Records drawn from a dataset —
%%

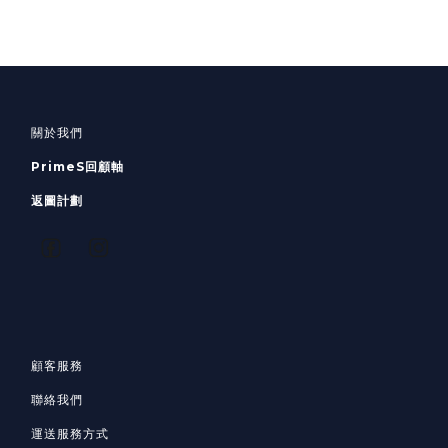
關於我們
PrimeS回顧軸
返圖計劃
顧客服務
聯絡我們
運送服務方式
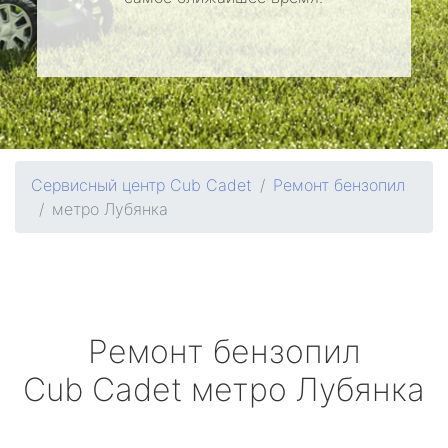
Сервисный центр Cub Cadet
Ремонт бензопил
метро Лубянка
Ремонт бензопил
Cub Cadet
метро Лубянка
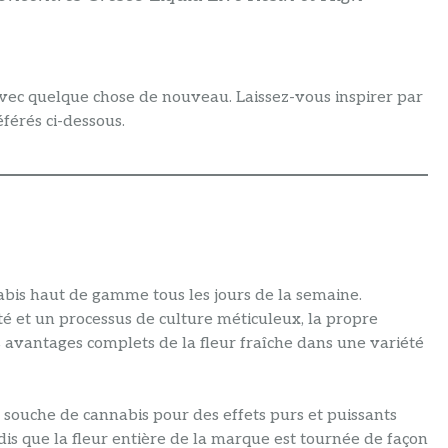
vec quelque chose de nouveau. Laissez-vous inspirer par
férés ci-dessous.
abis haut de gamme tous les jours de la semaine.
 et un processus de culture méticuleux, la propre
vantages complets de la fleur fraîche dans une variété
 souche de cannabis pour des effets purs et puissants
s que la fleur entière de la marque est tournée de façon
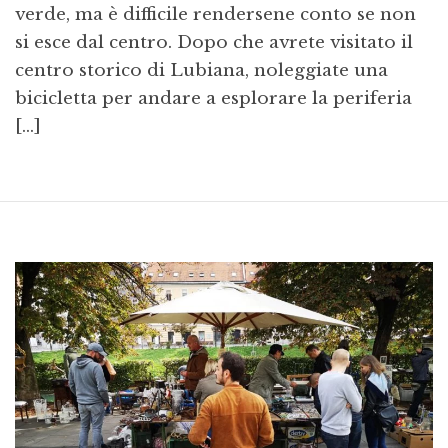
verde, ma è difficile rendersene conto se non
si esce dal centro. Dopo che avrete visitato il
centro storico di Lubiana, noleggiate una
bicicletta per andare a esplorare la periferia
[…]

%%
%%

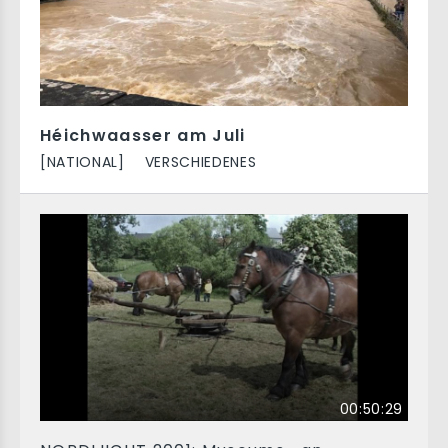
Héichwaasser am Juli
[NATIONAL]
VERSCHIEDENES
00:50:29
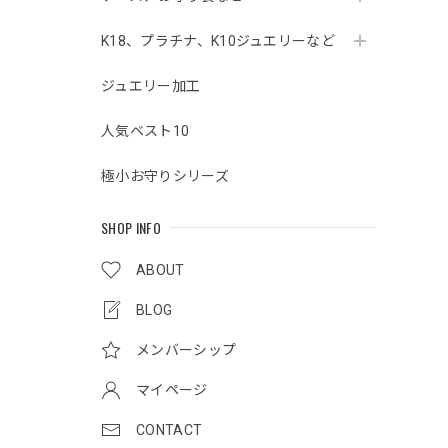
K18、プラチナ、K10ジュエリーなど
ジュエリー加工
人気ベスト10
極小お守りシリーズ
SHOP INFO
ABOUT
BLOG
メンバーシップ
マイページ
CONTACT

%%
%%

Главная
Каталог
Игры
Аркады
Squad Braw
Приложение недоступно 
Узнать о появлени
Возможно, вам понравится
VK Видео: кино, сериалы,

%%

Your assignment —
Go through the records above and return every line that holds the string "centro".

Answer to this problem —
si esce dal centro. Dopo che avrete visitato il
centro storico di Lubiana, noleggiate una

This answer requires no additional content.